Males have no reverse gear on their emotions. It comes from thousands of years of charging into battles and playing rugby.
THE MEDICAL Wallah is a chemist, who discovered vegetables and feminism in an ashram near Bangalore in 1983.
He was trapped there for six months because there was no telephone, and he now wears his grey hair in a pony tail, has a silver ring on a middle finger, and plays golf. So the General treats him like some kind of alien, although to most people he’s just a middle-aged chemist in a white coat behind the counter at the pharmacy.
He arrived with three videos. Kristin Scott Thomas starred in two, which meant that the General refused to have any truck with them. There's something intellectual about Scott Thomas's forehead that the General can't abide. So that left us with Water Lilies.
“What’s it about?” the General inquired.
“It’s a coming-of-age movie about girls in a synchronised swimming team,” the Wallah explained.
“You can’t be serious,” the General said.
What makes the General, the medical Wallah and myself companions is that each of us has come to “existential awareness” late in life. The General’s faith always resided in hierarchy, patriarchy and the Balmoral agricultural show, as the true expressions of goodness in the universe. The Wallah’s faith was in a soup of Hinduism, regular spliffs and nice things the Dalai Lama said. And my faith in orthodox Catholicism lingered in my bones far longer than I realised. But in recent years our faith has collapsed and we find ourselves lost in the existential wasteland of late middle age. As the medical Wallah says: “Impermanence never dawned on us when we were young.”
Earlier in the day we had chicken masala in the Indian restaurant in Carrick-on-Shannon.
“Do you do this Facebook thing?” the medical Wallah wondered.
“That’s only for children,” the General declared.
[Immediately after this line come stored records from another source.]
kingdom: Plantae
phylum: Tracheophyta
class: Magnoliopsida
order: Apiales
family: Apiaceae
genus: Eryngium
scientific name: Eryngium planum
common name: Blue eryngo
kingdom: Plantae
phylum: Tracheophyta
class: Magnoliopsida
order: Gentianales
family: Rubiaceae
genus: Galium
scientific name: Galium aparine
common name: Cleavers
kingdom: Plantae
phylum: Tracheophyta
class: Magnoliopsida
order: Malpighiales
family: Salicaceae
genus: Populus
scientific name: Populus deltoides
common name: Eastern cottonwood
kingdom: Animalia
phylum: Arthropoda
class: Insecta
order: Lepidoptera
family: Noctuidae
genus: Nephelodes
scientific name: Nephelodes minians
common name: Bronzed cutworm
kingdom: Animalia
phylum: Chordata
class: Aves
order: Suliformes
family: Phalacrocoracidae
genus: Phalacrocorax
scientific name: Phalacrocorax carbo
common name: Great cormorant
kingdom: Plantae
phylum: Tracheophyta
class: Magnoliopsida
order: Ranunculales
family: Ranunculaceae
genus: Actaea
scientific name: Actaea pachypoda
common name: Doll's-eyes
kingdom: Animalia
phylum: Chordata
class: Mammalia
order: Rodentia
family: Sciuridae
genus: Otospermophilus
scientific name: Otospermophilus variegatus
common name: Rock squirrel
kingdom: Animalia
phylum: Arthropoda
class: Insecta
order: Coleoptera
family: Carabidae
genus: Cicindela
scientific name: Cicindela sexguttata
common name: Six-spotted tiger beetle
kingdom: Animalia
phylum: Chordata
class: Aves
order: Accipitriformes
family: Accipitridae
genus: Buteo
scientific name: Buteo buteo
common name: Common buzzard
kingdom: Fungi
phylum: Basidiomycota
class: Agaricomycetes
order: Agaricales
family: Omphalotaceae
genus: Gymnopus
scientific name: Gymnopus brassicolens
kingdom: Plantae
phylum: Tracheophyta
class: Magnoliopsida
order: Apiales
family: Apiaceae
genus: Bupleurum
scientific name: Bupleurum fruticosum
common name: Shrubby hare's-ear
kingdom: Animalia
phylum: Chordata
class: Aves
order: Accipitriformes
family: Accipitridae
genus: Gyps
“No,” the Wallah said, “Facebook is about communication. And I have a friend who went to India last summer to do a yoga course, and ended up in an ashram, and he’s always on Facebook, and I’m worried about him.”
“Why,” the General inquired, “because he’s on Facebook, or because he’s in an ashram?”
“He’s been on Facebook 24/7 since Christmas. Never offline. There’s a little green dot beside his name every time I check. At first I used to leave messages. But he never answered. Now I fear something terrible has happened. He was fragile enough before he went out. Maybe he left the computer on in his room and went out into the dark forever, like some famous explorer did in the snow.”
“It doesn’t snow in southern India,” the General remarked.
“I was thinking,” the Wallah continued, “of phoning the ashram, and asking the head honcho to go check his room.”
“Oh my! So they have telephones in ashrams nowadays,” the General sneered.
To change the subject, I said: “Why don’t we get a movie? The wife is away in Dublin, the house is empty and we could light the stove.” The General immediately brightened and said, “Splendid, I’ll get the drink.”
For the General, a movie, like anything else after dark, is merely an excuse to drink whiskey. The medical Wallah volunteered to collect a few movies, and that's how we ended up with Scott Thomas, Water Lilies, and a bottle of Black Bush.
There was a scene in the film where two girls lay on a bed staring at the ceiling. Eventually one of them remarked that the last thing most people see before they die is a ceiling. “And when you die, that last image remains imprinted on the brain. So imagine,” she concluded, “all those dead people with ceilings in their heads.”
“Oh for God’s sake,” the General erupted, “why are we watching this tripe?” It was a beautiful movie, and one that the Wallah’s tender nature relished, but in a huff, which was out of character, the General grabbed the remote control and turned it off, and for a moment the three of us sat, like silver-backed gorillas in a single cage, all desperately sad. And nobody seemed capable of defusing the situation. Males tend not to have a reverse gear on their emotions. It comes from thousands of years of charging into battles and playing rugby.
So we sat in silence until I thought of Leonard Cohen. Cohen always works on silver-backed gorillas. I plugged my iPhone into the speakers, and we huddled around the fire – me, the Wallah, the General, and Leonard Cohen, singing together until the whiskey was gone and the darkness had lifted.